From the Journals of Sorcerers’ Children

Translated and selected by T. Dusenvolt

August 31, 1645

It may serve posterity to describe Johan, for even though Father views him as merely a tool in our barn, his beginnings, or perhaps, his endings, are rather fascinating when one takes a moment to think on them.

Johan is a handsome boy, or at least he was. It looks about fifteen, though I can only conjecture. He always wears the same clothes – the beaten straw hat, the stained overalls, the filthy shirt. His hair is short and His arms are strong. In fact, he would be perfectly attractive, if he was not dead. It is those signs of death that make him repellant. He has no color in the face – all is grey, all is sunken. Everything about him is dry, like a room of still air. And he is dumb, of course; all interactions are one-sided. I tell him to fetch something, and he fetches it. He always obeys, and of course that is dull. But he does work like a wonder. All through the night, through the heat, through the snow, he works. And at such a speed!
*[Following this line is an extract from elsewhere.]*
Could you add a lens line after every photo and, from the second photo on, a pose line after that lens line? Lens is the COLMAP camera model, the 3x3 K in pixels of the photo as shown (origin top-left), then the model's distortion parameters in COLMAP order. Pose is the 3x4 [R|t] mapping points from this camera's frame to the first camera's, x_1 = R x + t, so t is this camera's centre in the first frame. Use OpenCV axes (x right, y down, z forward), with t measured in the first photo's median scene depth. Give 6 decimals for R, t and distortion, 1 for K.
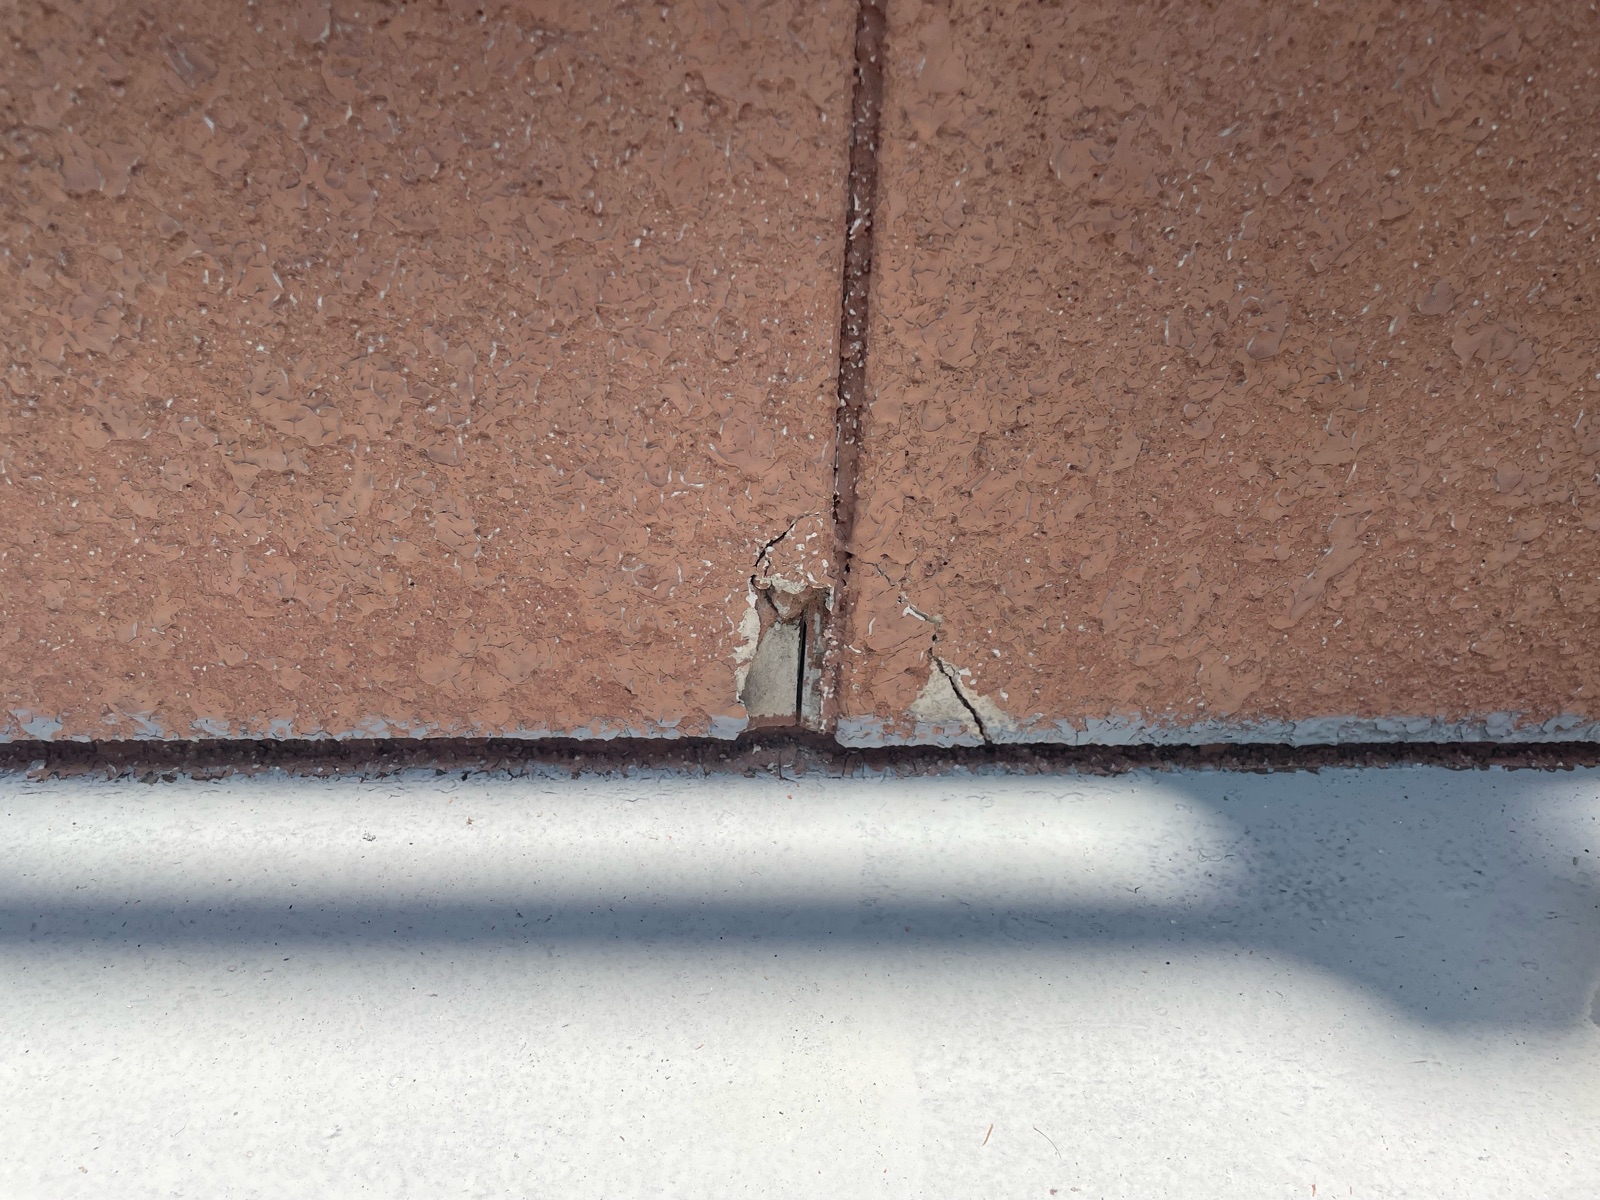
lens RADIAL K [[1264.6, 0, 782.3], [0, 1264.6, 574.7], [0, 0, 1]] dist [0.075693, -0.129329]
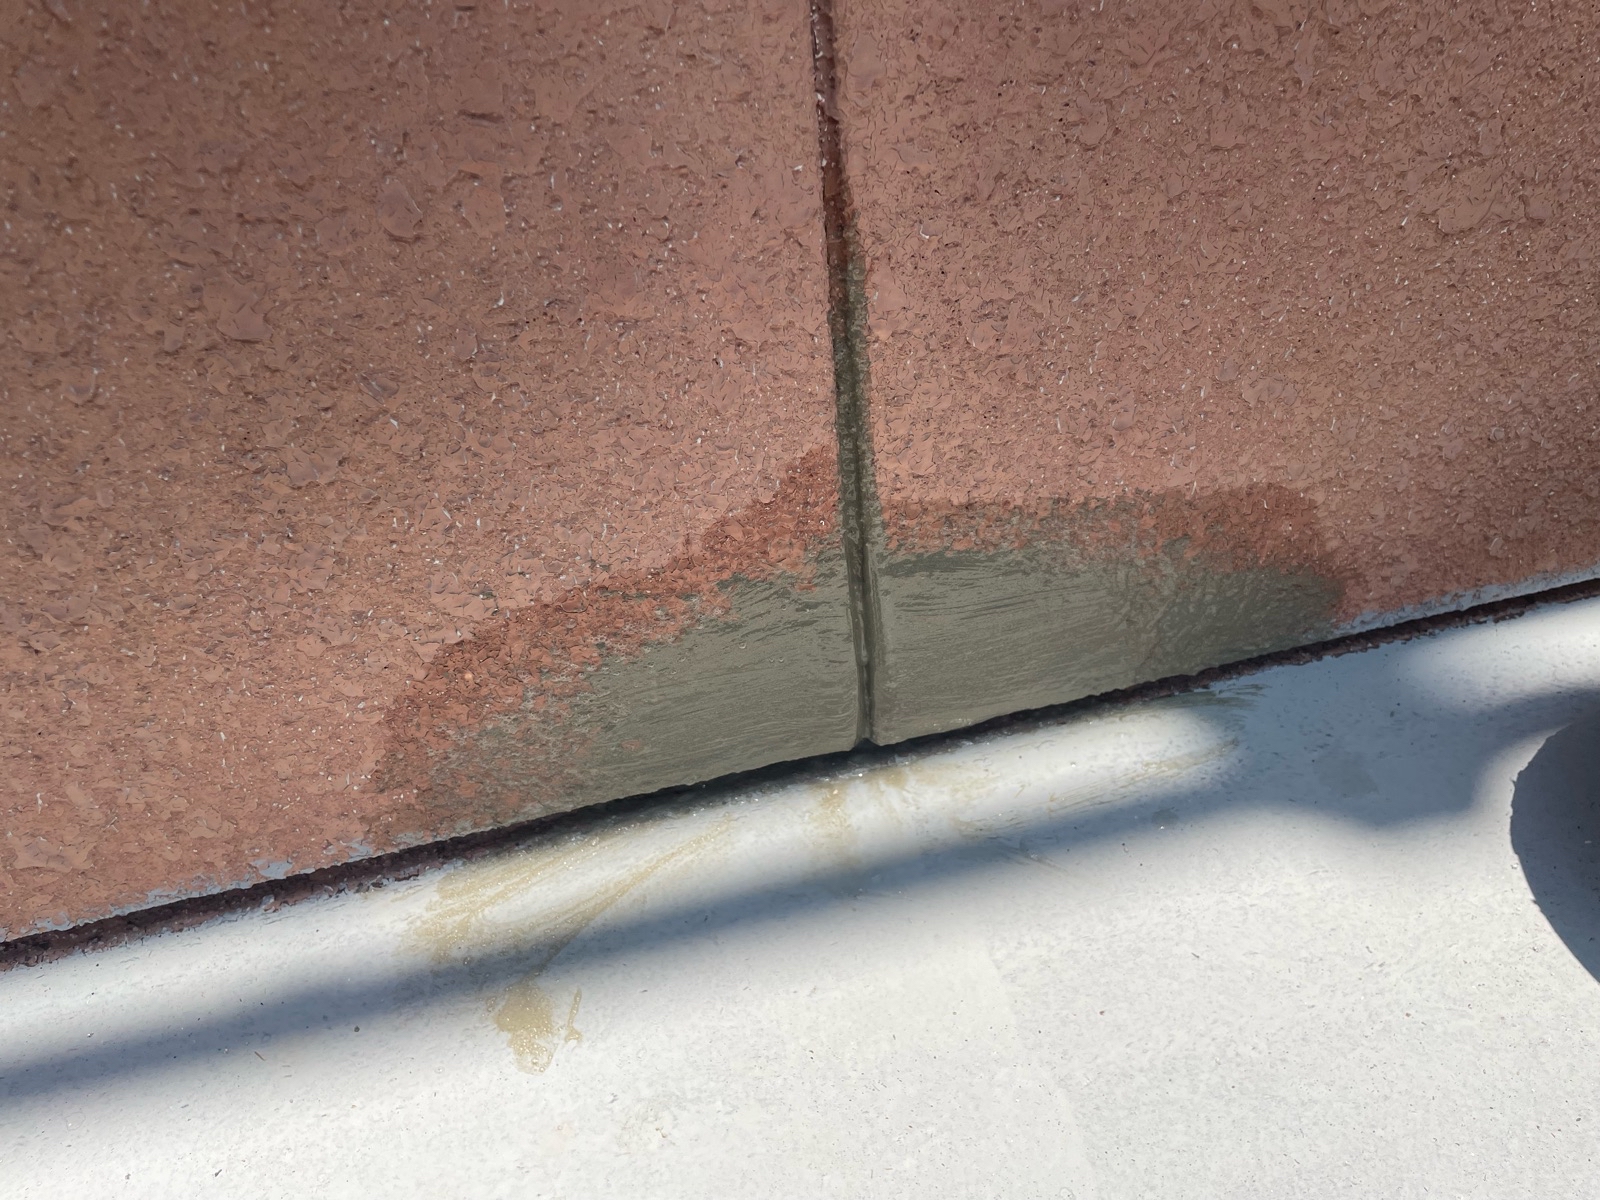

He died, I think, from self-sacrifice for a lover, although Father thinks that is ridiculous. He theorizes that it (That’s what he calls him: “it.”) was just a common criminal who was shot for some murder or whatnot and then thrown in the bog, but that is so void of drama I just can’t accept it.
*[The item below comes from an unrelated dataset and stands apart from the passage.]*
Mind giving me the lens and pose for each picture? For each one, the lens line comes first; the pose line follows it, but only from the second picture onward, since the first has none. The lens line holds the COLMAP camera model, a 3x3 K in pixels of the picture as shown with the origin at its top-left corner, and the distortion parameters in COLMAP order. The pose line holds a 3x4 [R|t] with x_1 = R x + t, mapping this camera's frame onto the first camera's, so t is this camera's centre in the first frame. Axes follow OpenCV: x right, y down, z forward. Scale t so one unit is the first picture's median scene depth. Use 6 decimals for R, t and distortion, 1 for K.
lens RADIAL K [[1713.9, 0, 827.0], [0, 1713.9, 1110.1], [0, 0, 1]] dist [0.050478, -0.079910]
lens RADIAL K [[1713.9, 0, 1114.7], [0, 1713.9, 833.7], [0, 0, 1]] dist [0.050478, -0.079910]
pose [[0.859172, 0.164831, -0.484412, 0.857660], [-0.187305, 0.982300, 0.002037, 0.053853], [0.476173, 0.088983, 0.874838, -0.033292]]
Father found him some two years ago, all shriveled and black from the peat, but he soon put him in order with some spell or something. (Really, I don’t understand his obsession with magic.) Then he used another magical fiddling to make him into a golem, and he was ready for use.
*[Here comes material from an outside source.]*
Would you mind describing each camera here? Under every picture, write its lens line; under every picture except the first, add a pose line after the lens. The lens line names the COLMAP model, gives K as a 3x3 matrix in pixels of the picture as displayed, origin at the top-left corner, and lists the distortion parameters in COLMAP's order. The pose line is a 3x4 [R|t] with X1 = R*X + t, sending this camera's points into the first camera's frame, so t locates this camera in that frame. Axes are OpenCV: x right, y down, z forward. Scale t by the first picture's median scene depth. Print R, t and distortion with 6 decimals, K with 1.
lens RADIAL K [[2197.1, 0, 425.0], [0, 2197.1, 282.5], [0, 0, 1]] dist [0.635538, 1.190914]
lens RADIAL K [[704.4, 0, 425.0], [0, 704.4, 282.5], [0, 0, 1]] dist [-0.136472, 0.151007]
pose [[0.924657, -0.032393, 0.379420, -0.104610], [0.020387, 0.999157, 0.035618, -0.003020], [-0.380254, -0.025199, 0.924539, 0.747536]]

Really that is all there is to tell about the thing.

(Post Script: It is of no interest to anyone, but when he is not working (a thing he practically always does) Johan sits on top of the barn and looks at the bog. I think, and I will never tell this to Father, that “it” is just a little living.)

-The diary of Betty Vinke, New Amsterdam, NY

Author’s Note: Peter Vinke was a rather unpleasant Dutch sorcerer who focused more on necromancy and dark magic than on his daughter. His wife died in childbirth, and following the tragedy, Vinke cut himself off from society, the one exception being the hundreds of essays he published on necromancy.

Betty Vinke was fourteen when she wrote this. She eventually was forced by her father to assist him in his practice, and after his death, Betty abandoned magic completely, marrying a quiet farmer, having seven quiet children, and living a quiet life. She also had a quiet servant, who, when not working, sat on the barn and looked at the bog, and smiled.